There are, I know, a few allistics who notice. Acquaintances? Colleagues? Allies? They manage to shift some sliver of their perspective-taking. Arguably, they are trying. It’s indeed fathomable that they care. Probably they are who got me into these rooms in the first place. And it’s enraging how genuinely grateful I feel towards that—the fact that life set me up to feel gratitude for such sluggish slogs towards change. I’m seething, seeing myself smile in genuine relief just to choke on this air and starve on these crumbs and appreciate this change. The small gains, always coming so slow. These few fancy, real people even willing to acknowledge that the lethargy of each inch must feel like a punched gut. They are trying. They care.

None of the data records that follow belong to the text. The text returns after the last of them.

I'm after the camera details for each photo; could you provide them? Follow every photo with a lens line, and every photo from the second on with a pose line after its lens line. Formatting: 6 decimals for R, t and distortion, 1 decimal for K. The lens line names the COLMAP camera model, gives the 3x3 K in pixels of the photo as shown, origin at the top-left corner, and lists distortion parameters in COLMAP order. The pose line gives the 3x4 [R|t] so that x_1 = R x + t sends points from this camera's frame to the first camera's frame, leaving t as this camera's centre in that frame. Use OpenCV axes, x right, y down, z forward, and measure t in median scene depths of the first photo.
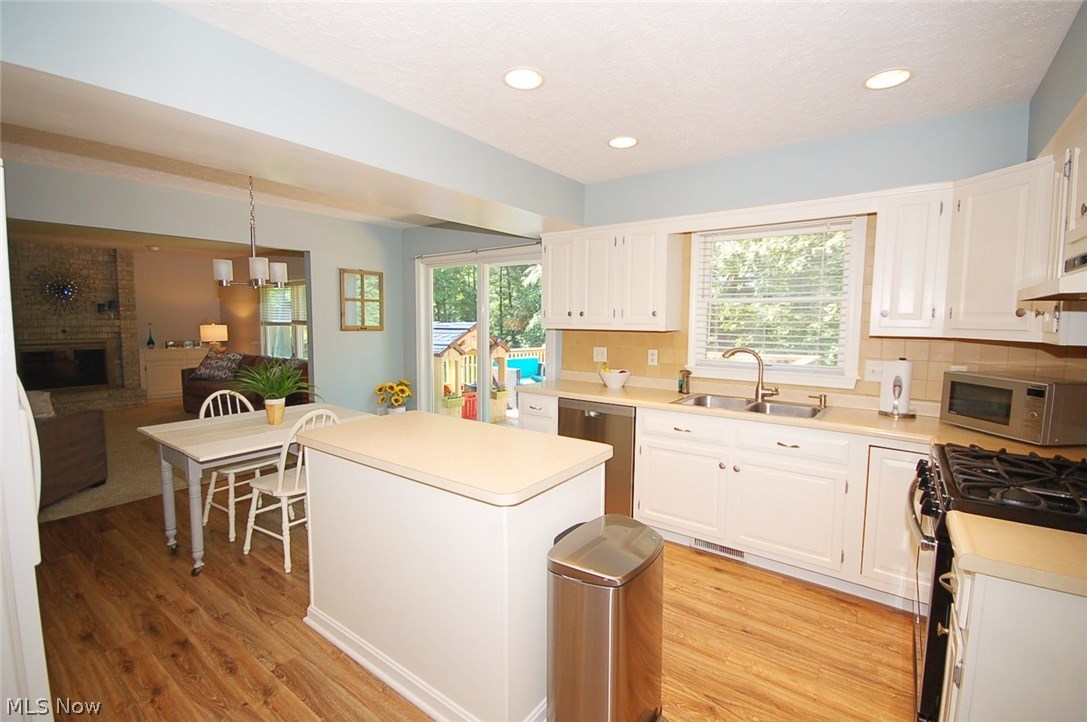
lens RADIAL K [[472.8, 0, 546.0], [0, 472.8, 358.0], [0, 0, 1]] dist [0.015584, -0.016055]
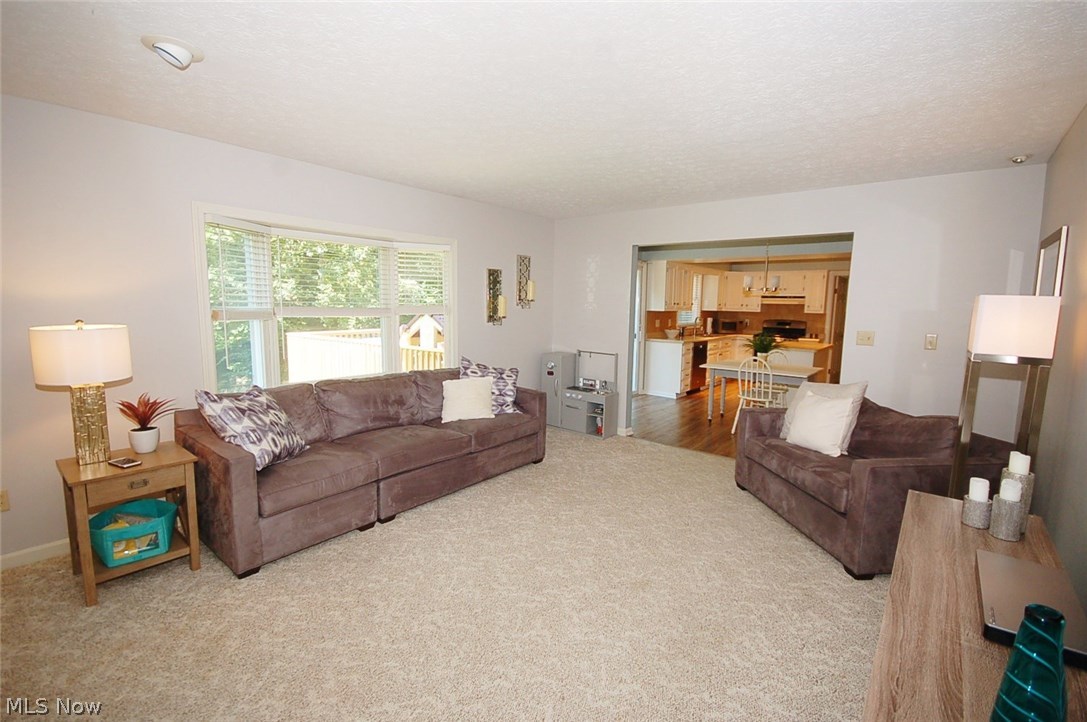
lens RADIAL K [[475.9, 0, 546.5], [0, 475.9, 357.4], [0, 0, 1]] dist [0.000887, 0.000009]
pose [[0.060668, -0.120098, 0.990907, -1.599288], [0.064377, 0.991139, 0.116185, -0.106648], [-0.996080, 0.056743, 0.067862, 1.113861]]
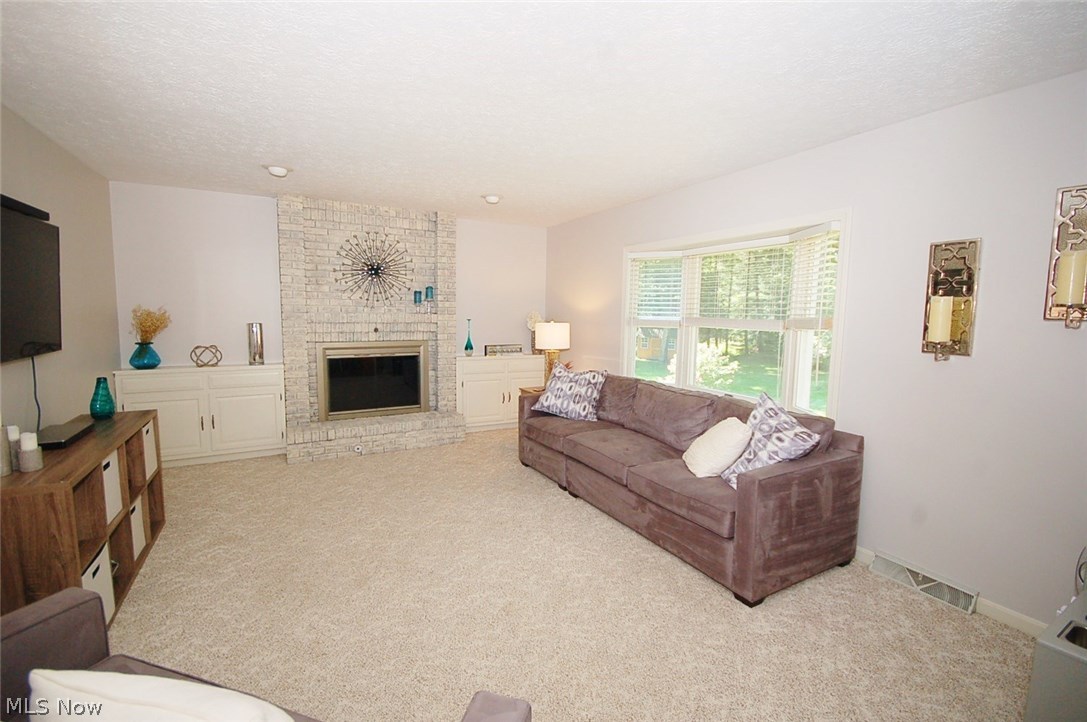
lens RADIAL K [[475.9, 0, 546.5], [0, 475.9, 357.4], [0, 0, 1]] dist [0.000887, 0.000009]
pose [[0.907133, 0.046484, -0.418268, -0.708599], [-0.042366, 0.998919, 0.019133, -0.057437], [0.418706, 0.000364, 0.908122, 0.666171]]
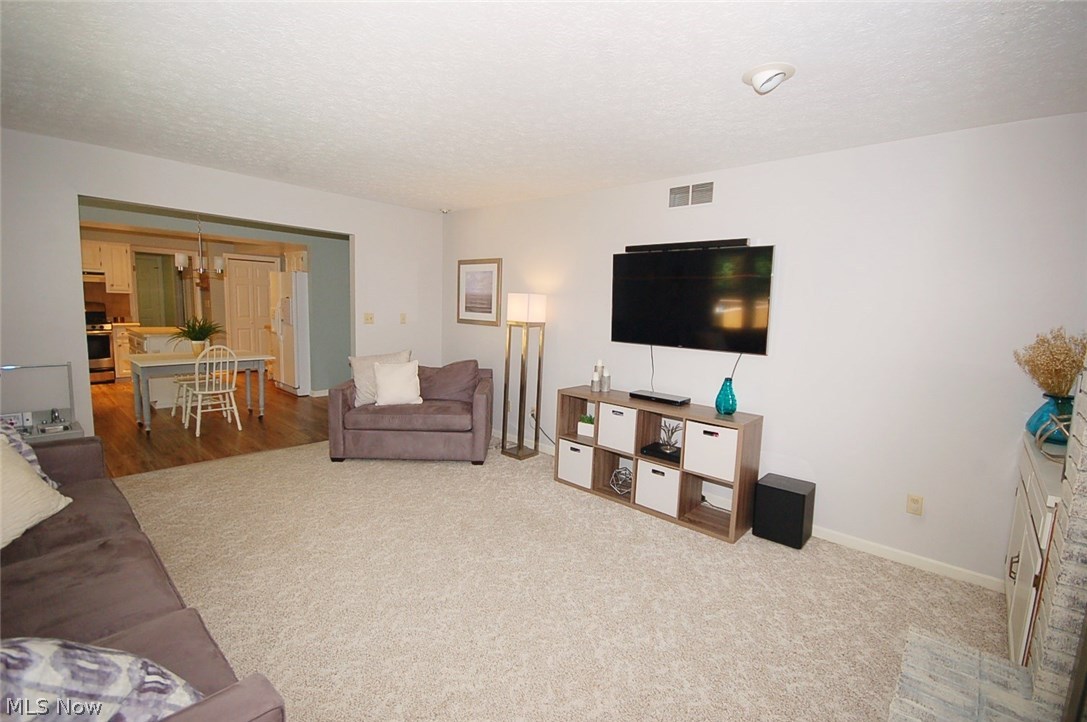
lens RADIAL K [[475.9, 0, 546.5], [0, 475.9, 357.4], [0, 0, 1]] dist [0.000887, 0.000009]
pose [[-0.994359, -0.055290, 0.090515, -1.258174], [-0.036908, 0.980421, 0.193423, -0.144037], [-0.099437, 0.188992, -0.976931, 1.635504]]
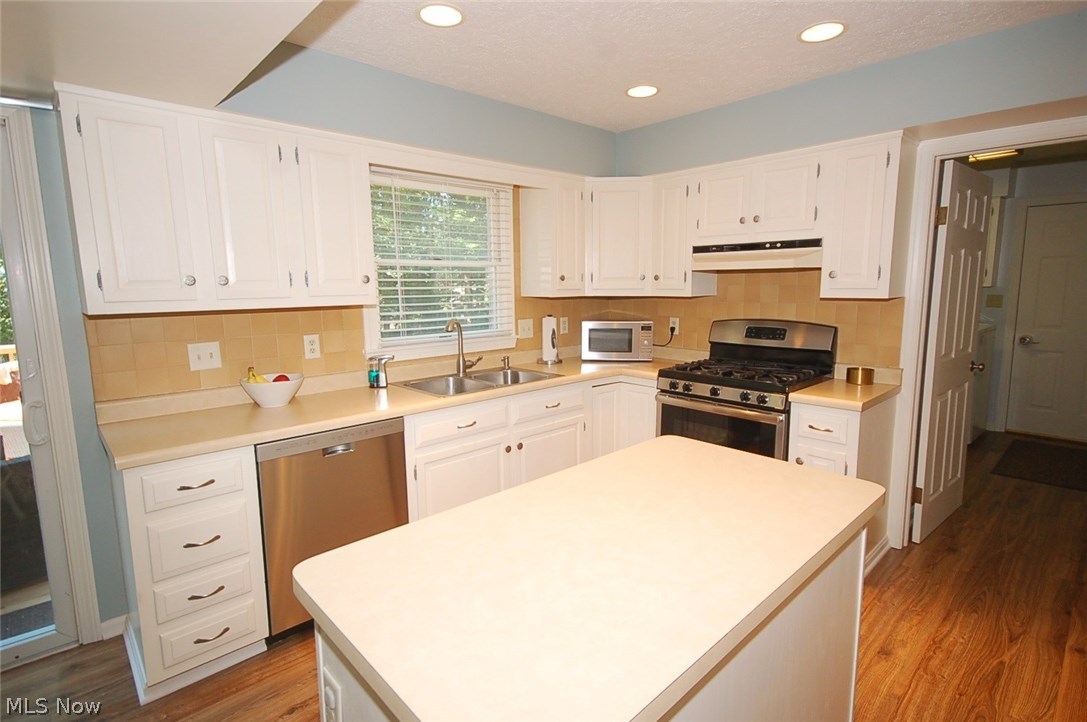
lens RADIAL K [[542.4, 0, 545.7], [0, 542.4, 356.5], [0, 0, 1]] dist [0.024559, -0.017149]
pose [[0.185887, -0.142470, 0.972187, -0.342908], [0.095584, 0.987361, 0.126417, -0.040075], [-0.977911, 0.069426, 0.197156, 0.418441]]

And so they arrange cots in a quiet room (I gag on the memories) and several days’ worth of travel stipend (it outweighs nearly two months of my life). Some reserve chairs—maybe even funds—for the attendance of support people. Some dim the lights; try to hush the crowd that’s never heard of flapplause. Some book interpreters. Some set aside space in the auditorium for people using mobility devices—maybe even know how to amplify AAC devices. Some check in when they see that headphones have had to replace the flowers in my hair.

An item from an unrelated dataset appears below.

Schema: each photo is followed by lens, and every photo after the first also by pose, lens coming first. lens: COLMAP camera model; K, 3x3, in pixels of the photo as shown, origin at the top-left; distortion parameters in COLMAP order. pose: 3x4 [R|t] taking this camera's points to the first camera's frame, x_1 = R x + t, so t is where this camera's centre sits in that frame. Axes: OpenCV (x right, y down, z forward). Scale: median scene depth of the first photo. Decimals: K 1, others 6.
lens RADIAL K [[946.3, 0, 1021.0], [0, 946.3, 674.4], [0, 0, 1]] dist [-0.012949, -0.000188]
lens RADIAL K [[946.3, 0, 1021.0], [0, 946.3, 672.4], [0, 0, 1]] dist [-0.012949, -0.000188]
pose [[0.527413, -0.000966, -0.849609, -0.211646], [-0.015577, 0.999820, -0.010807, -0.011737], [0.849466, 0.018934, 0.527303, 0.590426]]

And yes, it’s true: back home my inbox boasts offers of paid work more allies have waiting… as if the world does not wear me down so much as to turn my disabilities into strings of crises, my spoons into knives. (As if the world never taught me to wield these weapons against myself.) I have to say no twice before it ends up easier to stop arguing the asks. This is the evidence that they care. Or at least that I’ve pretended proximity so perfectly they think, after all, they can train me to Speak like they do. This is the change. Such sluggish stabs at my back.
Discussion: At What Cost?
Their acknowledgement of my punched gut—maybe even of my ancestors’ icepicked eyeballs?—the cost is accommodating their fragility. My gums nearly bleed discussing the shattered glass of their shame. The beds in the quiet room—the cost is 5150 flashbacks etched into my brain. Even the plastic knife scars flash as strong as strobes etched into my skin, and the neurotypicals do not look beyond the glare.

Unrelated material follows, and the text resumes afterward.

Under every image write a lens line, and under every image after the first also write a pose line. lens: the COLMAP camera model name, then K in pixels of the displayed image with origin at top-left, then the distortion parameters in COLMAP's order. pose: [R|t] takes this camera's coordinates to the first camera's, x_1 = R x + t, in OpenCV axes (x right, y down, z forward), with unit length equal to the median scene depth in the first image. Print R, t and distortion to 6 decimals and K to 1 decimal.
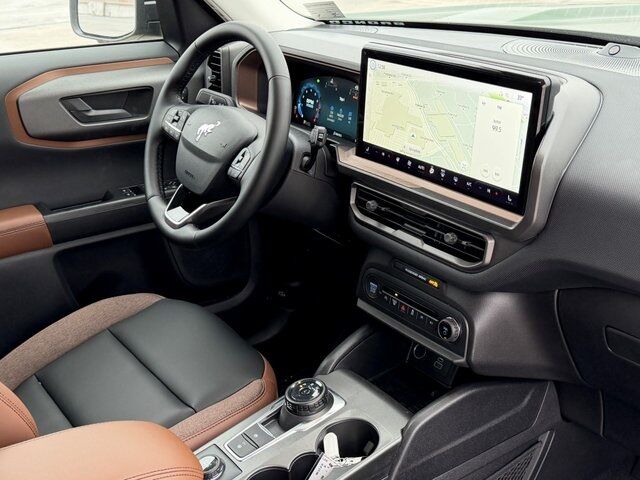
lens RADIAL K [[838.5, 0, 320.0], [0, 838.5, 240.0], [0, 0, 1]] dist [-0.021496, 0.000000]
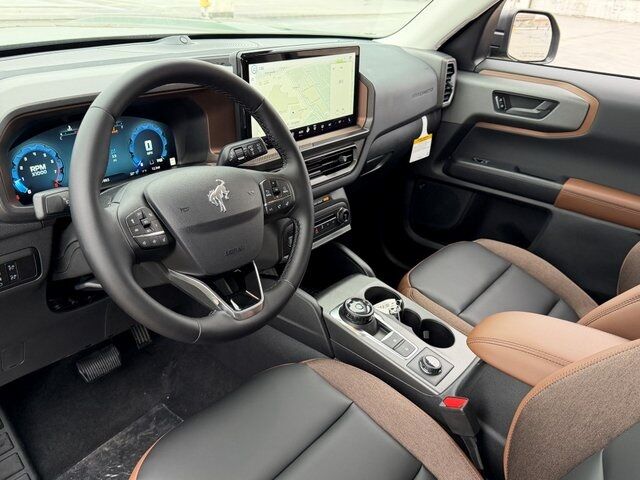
lens RADIAL K [[536.2, 0, 319.5], [0, 536.2, 240.4], [0, 0, 1]] dist [-0.055960, -0.002780]
pose [[-0.276030, -0.451137, 0.848695, -0.671393], [0.288268, 0.803493, 0.520865, -0.371122], [-0.916902, 0.388426, -0.091740, 1.070562]]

The chairs, stipends, attendant care, interpreters—the accommodation of such basic needs—the cost is the implicit obligation to skip the breaks they failed to build into the schedule. Breaks which I am allowed the exception of ducking shamefully out of sessions to earn. That is, I get to miss the information the real people get to learn (the utter lack of plain language costs only my time and frustration).
The space to sit, the chance to talk, the dimmed lights, the attempt at flapplause (only at my special presentation, as if I wouldn’t be hurt by the roar of clapping the whole rest of the convention)—the cost is condescension about special needs. I even adopt these scripts, proactively paying for even the slim chance of a weighted blanket; the currency is my internalization of such othering. The noise-cancelled check-ins—the cost is each assault of concerned fingers against my flight-or-fawn shoulder. And so I flee. Some say they understand. Some even facilitate the flight.
The cost is this weekful of fawning.
Even now: such failing flicker of my fingers. Such faltering flutter of my heart. Such an ache of oxygenless air, while my stomach cramps over their crumbs. My un-hit head so haunted by the potato sack consolation prize. The thinly-disguised threat of intervention: I can’t seem to shake from it my skin. Nor how much of me it steals when I try to Speak like them.
Conclusions: The Cost is Me
I am the token. They run the economy.
The grants will keep flowing into the revolving door of their research.
My kin still crowdfund. My ancestors keep on dying.
And my prosody? It’s still measured against my peers.
(Positionality Statement: The Author’s Bio)
Xavier Penn is Autistic. Somehow, he just keeps being invited to these sorts of things. In certain moods, he’ll admit: he’d be better off burning them down.